* _WHAT THE TASK REQUIRES_
Lay out every line of text from the rows below as a single JSON list of strings, one string per line with blank lines dropped. Leave the pictures out.
*** RECORDS FOR THE EXERCISE ***
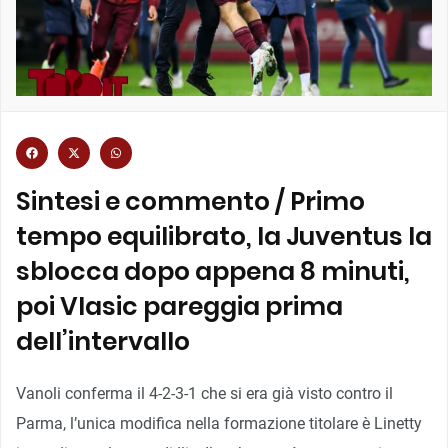
Sintesi e commento / Primo
tempo equilibrato, la Juventus la
sblocca dopo appena 8 minuti,
poi Vlasic pareggia prima
dell’intervallo
Vanoli conferma il 4-2-3-1 che si era già visto contro il
Parma, l’unica modifica nella formazione titolare è Linetty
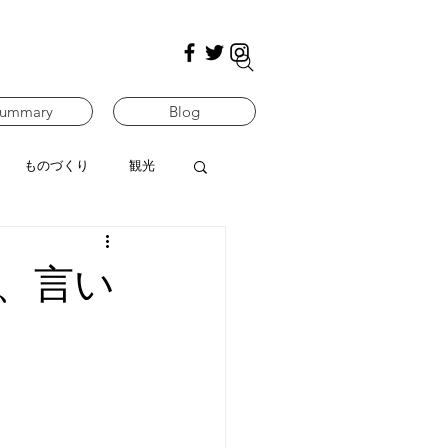
ummary
Blog
ものづくり
観光
、言い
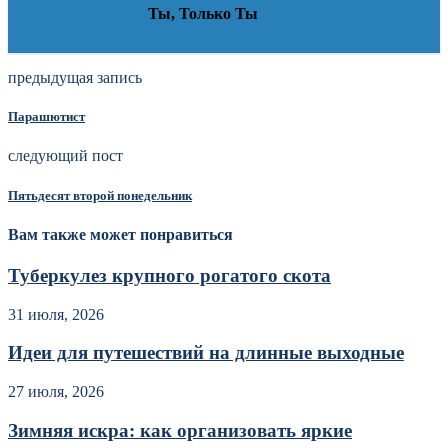
Ты, Только Ты
предыдущая запись
Парашютист
следующий пост
Пятьдесят второй понедельник
Вам также может понравиться
Туберкулез крупного рогатого скота
31 июля, 2026
Идеи для путешествий на длинные выходные
27 июля, 2026
Зимняя искра: как организовать яркие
*** End of RECORDS FOR THE EXERCISE ***
* _SOLUTION TO THE EXERCISE_
[
  "Sintesi e commento / Primo",
  "tempo equilibrato, la Juventus la",
  "sblocca dopo appena 8 minuti,",
  "poi Vlasic pareggia prima",
  "dell’intervallo",
  "Vanoli conferma il 4-2-3-1 che si era già visto contro il",
  "Parma, l’unica modifica nella formazione titolare è Linetty",
  "ummary",
  "Blog",
  "ものづくり",
  "観光",
  "、言い",
  "Ты, Только Ты",
  "предыдущая запись",
  "Парашютист",
  "следующий пост",
  "Пятьдесят второй понедельник",
  "Вам также может понравиться",
  "Туберкулез крупного рогатого скота",
  "31 июля, 2026",
  "Идеи для путешествий на длинные выходные",
  "27 июля, 2026",
  "Зимняя искра: как организовать яркие"
]